### Lerntext
Über das Ausgeizen der Tomaten (und der Weinrebe) sind schon Hunderte von Artikeln geschrieben worden - da kann das Lubera Gartenbuch wohl nicht abseits stehen. Es scheint sich ja um etwas Wichtiges zu handeln... Es scheint? Na ja, ganz so ernst sollte man das Thema Tomaten ausgeizen vielleicht doch nicht nehmen, auch mit dem einen oder anderen sich entwickelnden Geiztrieb wird die Tomatenernte nicht ausfallen. Dennoch macht es Sinn zu wissen, was ein Geiztrieb ist, woher der Name wahrscheinlich kommt, wie sich die Beurteilung dieser Triebe bei Weinreben geändert hat und wo man schlussendlich die Geiztriebe an den Tomatenpflanzen entfernen soll, und wo nicht. Tipps zum Entfernen der seitlichen Fruchttriebe und eine Anleitung finden Sie am Ende des Beitrags. Im Lubera Shop können Sie kräftige und robuste Tomatenpflanzen online kaufen.

### Aufgabenstellung
Schreiben Sie aus dem Lerntext über das Ausgeizen der Tomaten den Abschnitt von „Über das Ausgeizen“ bis „Tomatenpflanzen online kaufen.“ wortgetreu ab.

### Die Daten
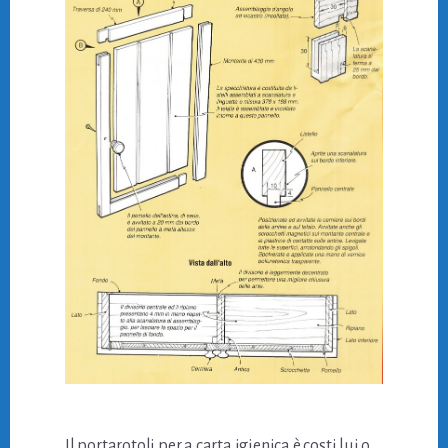
Il portarotoli per a carta igienica è costi lui o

### Lösung der Aufgabe
Über das Ausgeizen der Tomaten (und der Weinrebe) sind schon Hunderte von Artikeln geschrieben worden - da kann das Lubera Gartenbuch wohl nicht abseits stehen. Es scheint sich ja um etwas Wichtiges zu handeln... Es scheint? Na ja, ganz so ernst sollte man das Thema Tomaten ausgeizen vielleicht doch nicht nehmen, auch mit dem einen oder anderen sich entwickelnden Geiztrieb wird die Tomatenernte nicht ausfallen. Dennoch macht es Sinn zu wissen, was ein Geiztrieb ist, woher der Name wahrscheinlich kommt, wie sich die Beurteilung dieser Triebe bei Weinreben geändert hat und wo man schlussendlich die Geiztriebe an den Tomatenpflanzen entfernen soll, und wo nicht. Tipps zum Entfernen der seitlichen Fruchttriebe und eine Anleitung finden Sie am Ende des Beitrags. Im Lubera Shop können Sie kräftige und robuste Tomatenpflanzen online kaufen.